Quantitative mutation analysis in long sequence runs. Since mutations and single nucleotide polymorphisms (SNPs) are rarely in directly neighboring positions, common Pyrosequencing chemistry might require separate assays for analysis of more than one mutation site. The new chemistry of PyroMark Q24 Advanced allows much longer runs, enabling reliable analysis of additional mutations within one run. This example shows the analysis of a 10:90 mixture of wild-type and mutated EGFR. Even after 60 dispensations, the analysis is exact.
Workflow solutions. The components of the PyroMark Q24 Advanced system are designed to make the Pyrosequencing workflow straightforward and efficient. Each step, from assay design to PCR amplification and preparation of sequencing templates, is supported by software, kits, reagents, and sample prep instrumentation optimized for Pyrosequencing.

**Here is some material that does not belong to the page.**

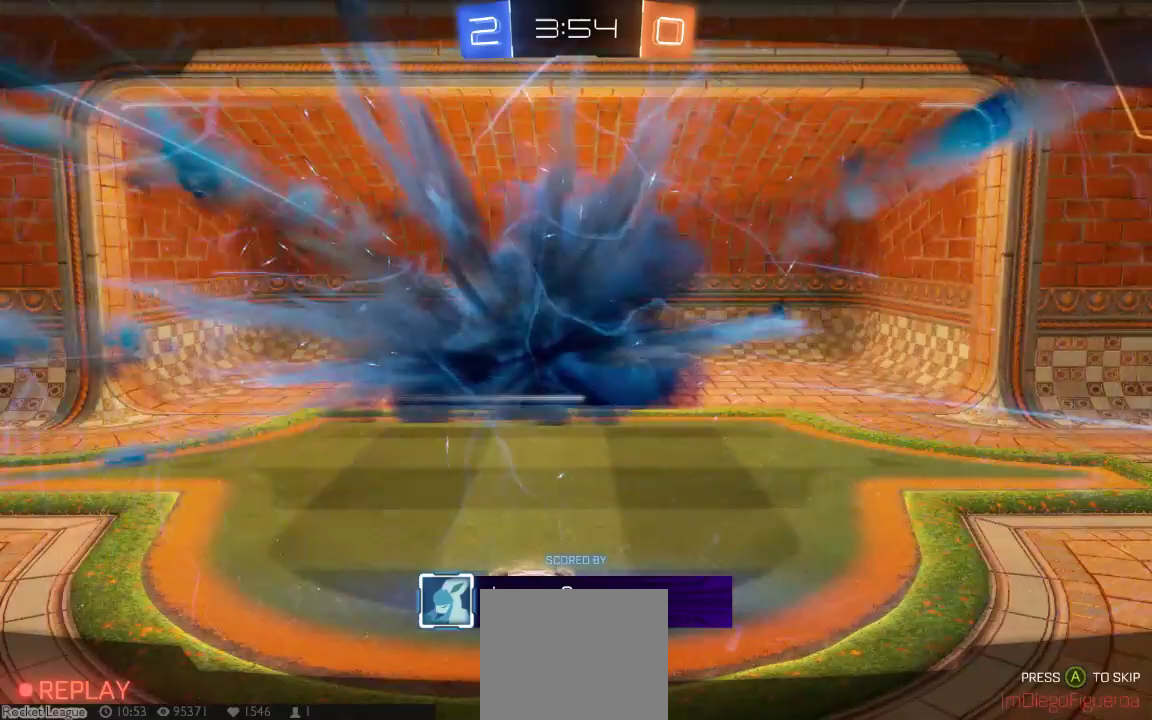
Gameplay with a controller (Xbox layout); each line is a JSON object with the inputs held at the frame after it. "button_events" lists button changes between this image and that frame as [ms after this image, input, new state], when the widget could be followed in between (sticks are given only as held states). Not read: L1 L2 L3 R1 R2 R3 SELECT.
{"buttons": [], "left_stick": "center", "right_stick": "center", "button_events": [[50, "A", "down"], [133, "A", "up"], [200, "A", "down"], [333, "A", "up"], [400, "A", "down"], [483, "A", "up"]]}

Fully integrated system. Though small in size, PyroMark Q24 Advanced manages all steps necessary to rapidly analyze up to 24 samples. Simply load your samples and reagents, upload your run file, and walk away. The instrument dispenses reagents and nucleotides to each well with precision. Light signals emitted are detected by 24 CCD sensors — one sensor per well — thereby eliminating signal crossover.
Easy data management. PyroMark Q24 Advanced is designed as a stand-alone instrument, which makes it easy to place anywhere in the lab. Data are stored on the instrument hard drive and can be viewed on the instrument screen during a run. Additionally, all files are stored on the supplied USB stick, giving the user the flexibility to analyze data on any computer with PyroMark Q24 Advanced Software installed.
Efficient template prep.

The PyroMark Q24 Vacuum Workstation enables conversion of PCR products into the single-stranded DNA for Pyrosequencing. Exposure of the PCR amplicons to a series of optimized solutions denatures and washes the DNA. This process is carried out for 24 samples in parallel and takes only a few minutes.